Question: A coil in the shape of an equilateral triangle of sides I is suspended between the pole pieces of a ...

Question

A coil in the shape of an equilateral triangle of sides I is suspended between the pole pieces of a permanent magnet such that B is in the plane of the coil. If due to a current ‘i’ in the triangle, a torque T acts on it, the side I of the triangle is:
A. $\dfrac{2}{\sqrt{3}}{{\left( \dfrac{T}{Bi} \right)}^{\dfrac{1}{2}}}$
B. $\dfrac{2}{3}\left( \dfrac{T}{Bi} \right)$
C. $2{{\left( \dfrac{T}{\sqrt{3}Bi} \right)}^{\dfrac{1}{2}}}$
D. $\dfrac{1}{\sqrt{2}}\left( \dfrac{T}{Bi} \right)$

Answer 1

Solution

Hint: As the coil is carrying current in the shape of an equilateral triangle and suspended between pieces of magnets, it exerts a torque. So, we shall use the torque equation by substituting the known values to find the answer.

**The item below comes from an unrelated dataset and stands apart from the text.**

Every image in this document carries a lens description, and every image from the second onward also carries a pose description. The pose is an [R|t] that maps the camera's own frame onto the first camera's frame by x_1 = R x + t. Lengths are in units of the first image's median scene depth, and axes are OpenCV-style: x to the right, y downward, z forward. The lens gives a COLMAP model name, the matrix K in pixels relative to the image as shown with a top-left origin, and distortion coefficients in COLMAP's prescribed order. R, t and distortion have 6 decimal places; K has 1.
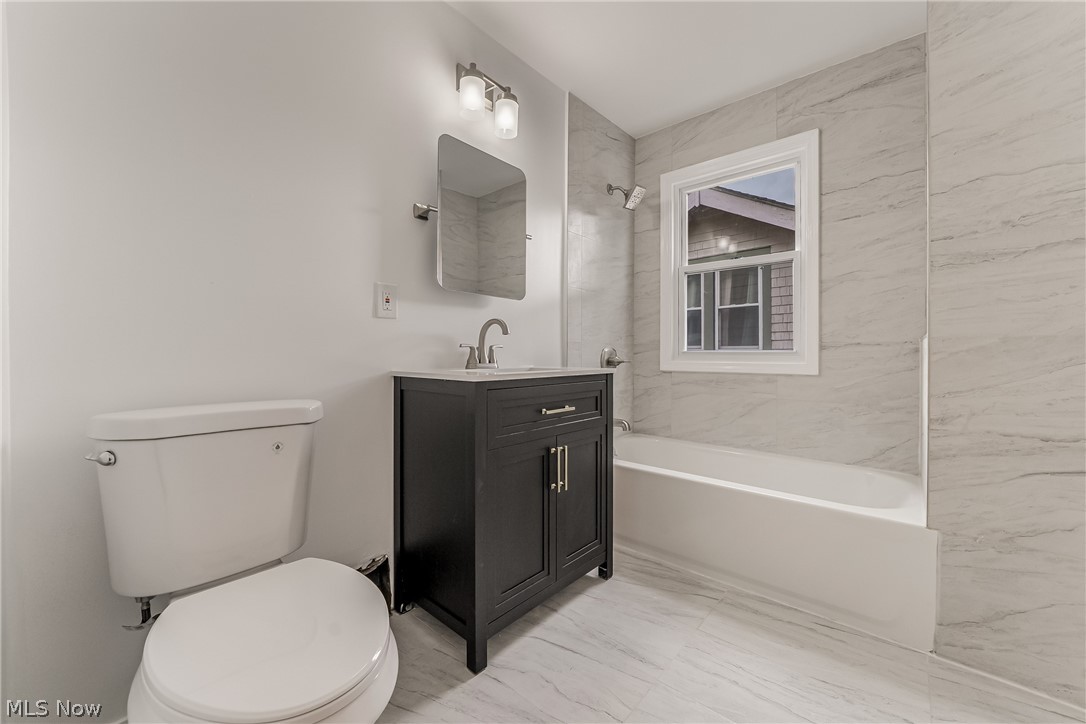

Complete step by step solution:
A current carrying coil or loop placed in between magnetic fields experiences a torque. Let us now consider the general equation of torque which is given as
$\tau =rF\sin \theta$
Where, ‘F’ is the force, ‘r’ is the distance and ‘θ’ is the angle between them.
Each segment on the loop is perpendicular to magnetic field B. So, the force can be written as
$F=IlB$
On substituting ‘F’ in general equation, we get
$\tau =\omega IlB\sin \theta$
( $r=\dfrac{\omega }{2}+\dfrac{\omega }{2}=\omega$ due to each vertical component)
If there are many loops with ‘N’ turns, we will get N times torque of one loop and $A=\omega l$ . Therefore, the expression for torque becomes
$\tau =BiNA\sin \theta$
The current is flowing in the clockwise direction through the equilateral triangle and has a magnetic field in the direction of the z-axis.
The torque for the coil can be expressed as
$\tau =BiNA\sin \theta$
$\tau =BiNA\sin {{90}^{\circ }}$
Area of equilateral triangle is calculated as
$A=\dfrac{\sqrt{3}}{4}{{I}^{2}}$
Where ‘I’ is the value of sides. Let us substitute ‘A’ in the equation of torque and assume N=1,
$\tau =Bi\times \dfrac{\sqrt{3}}{4}{{I}^{2}}\times 1$
On rearranging,
${{I}^{2}}=\dfrac{4T}{\sqrt{3}Bi}$
We shall take square root on both sides, the equation becomes
$I=2{{\left( \dfrac{T}{Bi\sqrt{3}} \right)}^{\dfrac{1}{2}}}$
Therefore, the correct answer for the given question is option (C).

Note: The torque equation can be valid for loops of any shapes. The loop carrying a current I, has N turns, each of area A and perpendicular makes an angle θ with the magnetic field B. The net force on the loop will be zero.